# Nib for Jr. George



## Bope (Aug 2, 2021)

My daughter would like to try some different size/style nibs with her Jr. George. I am trying to figure out what options she has. Goulet has their branded nibs and also sell Edison nibs with housing and feed. Will these fit her pen? Are there other nibs that will fit this pen that are in the <$50 range? My understanding the stock nib is a #6 JoWo.


----------



## Curly (Aug 2, 2021)

Beaufort Ink have Bock nibs that you have the option of getting kit compatible feeds. They will let you change from one to another easily.
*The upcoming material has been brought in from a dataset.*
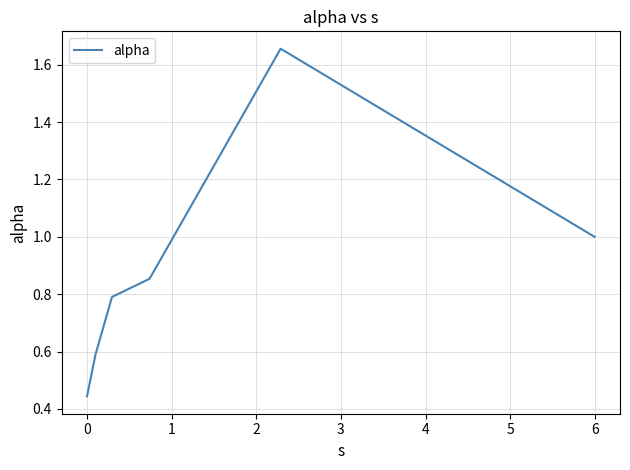

True or false: the data has more than 0 interior local peaks.

True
If she ends up with a like of several you can make more pens and put the feeds in them.  Check with them to be sure the feed will fit your pen.

Disclaimer. My wife Marla makes pen blanks for them.


----------



## Aces-High (Aug 3, 2021)

I thought the stock nibs were #5…


----------



## Bope (Aug 3, 2021)

I was looking at the description on ExoticBlanks. It says convertible to #5 fountain or rollerball. Then goes on to say it comes with a #6 JoWo. I will try to measure it when I get home in a couple of days.

I am also wondering what is the difference between a standard Bock housing and a kit compatible housing. I am assuming Beaufort’s kit compatible housings fit their kits, how would I know if they fit the Jr. George?


----------



## Curly (Aug 3, 2021)

Bope said:


> I am also wondering what is the difference between a standard Bock housing and a kit compatible housing. I am assuming Beaufort’s kit compatible housings fit their kits, how would I know if they fit the Jr. George?



That was why I said to check with them to be sure. The have a contact page where you can ask. I am fairly certain they do fit the Jr Series pens though. The nib and feed is the same. The outside shape and threads will be slightly different to fit the kit section.


----------



## Bope (Aug 7, 2021)

I measured the nib that came with the Jr. George. It is a #6.


----------



## Bope (Aug 22, 2021)

As a followup the #6 Goulet nibs fit on the feed just fine. Also the #6 Edison housing will screw into the section and work fine. I actually like the Edison housing better than the original housing. The flat on the inside of the Edison housing is all the way to the front so you can see it when inserting the feed/nib. On the original housing that flat is only at the back so you have to play with the feed/nib when inserting to find the flat.


----------